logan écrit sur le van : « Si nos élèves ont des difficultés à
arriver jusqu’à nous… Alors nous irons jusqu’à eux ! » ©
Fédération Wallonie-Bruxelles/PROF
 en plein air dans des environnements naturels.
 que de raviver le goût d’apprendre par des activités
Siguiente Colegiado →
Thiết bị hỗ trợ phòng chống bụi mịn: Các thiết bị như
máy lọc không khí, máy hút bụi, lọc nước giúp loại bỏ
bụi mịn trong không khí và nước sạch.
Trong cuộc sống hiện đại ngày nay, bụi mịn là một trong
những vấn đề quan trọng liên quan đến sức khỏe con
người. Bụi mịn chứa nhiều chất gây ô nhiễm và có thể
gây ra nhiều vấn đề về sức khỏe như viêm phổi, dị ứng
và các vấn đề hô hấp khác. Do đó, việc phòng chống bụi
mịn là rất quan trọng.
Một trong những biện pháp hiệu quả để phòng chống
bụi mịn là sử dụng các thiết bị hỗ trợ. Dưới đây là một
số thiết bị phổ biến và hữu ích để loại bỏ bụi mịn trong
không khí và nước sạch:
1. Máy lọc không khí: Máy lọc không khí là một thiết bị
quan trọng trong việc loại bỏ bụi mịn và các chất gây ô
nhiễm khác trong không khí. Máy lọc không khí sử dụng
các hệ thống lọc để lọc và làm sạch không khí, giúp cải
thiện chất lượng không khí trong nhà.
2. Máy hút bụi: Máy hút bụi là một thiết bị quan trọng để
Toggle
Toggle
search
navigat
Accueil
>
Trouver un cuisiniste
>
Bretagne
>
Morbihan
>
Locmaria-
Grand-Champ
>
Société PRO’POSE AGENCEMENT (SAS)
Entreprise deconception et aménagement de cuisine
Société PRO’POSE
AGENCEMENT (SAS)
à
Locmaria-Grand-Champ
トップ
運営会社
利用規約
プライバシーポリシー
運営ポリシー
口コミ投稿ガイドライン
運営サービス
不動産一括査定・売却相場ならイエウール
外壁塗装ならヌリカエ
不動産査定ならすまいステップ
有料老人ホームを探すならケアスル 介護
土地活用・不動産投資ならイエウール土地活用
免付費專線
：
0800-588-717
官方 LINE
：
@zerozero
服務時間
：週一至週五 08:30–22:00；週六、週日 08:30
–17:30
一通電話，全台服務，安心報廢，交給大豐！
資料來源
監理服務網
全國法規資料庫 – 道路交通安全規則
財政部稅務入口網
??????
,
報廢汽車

# # # # # # #

**What you will do**:
Transcribe the listing word for word, starting at its first line and stopping after the line that contains "Siguiente Colegiado →".

**Completed task**:
logan écrit sur le van : « Si nos élèves ont des difficultés à
arriver jusqu’à nous… Alors nous irons jusqu’à eux ! » ©
Fédération Wallonie-Bruxelles/PROF
 en plein air dans des environnements naturels.
 que de raviver le goût d’apprendre par des activités
Siguiente Colegiado →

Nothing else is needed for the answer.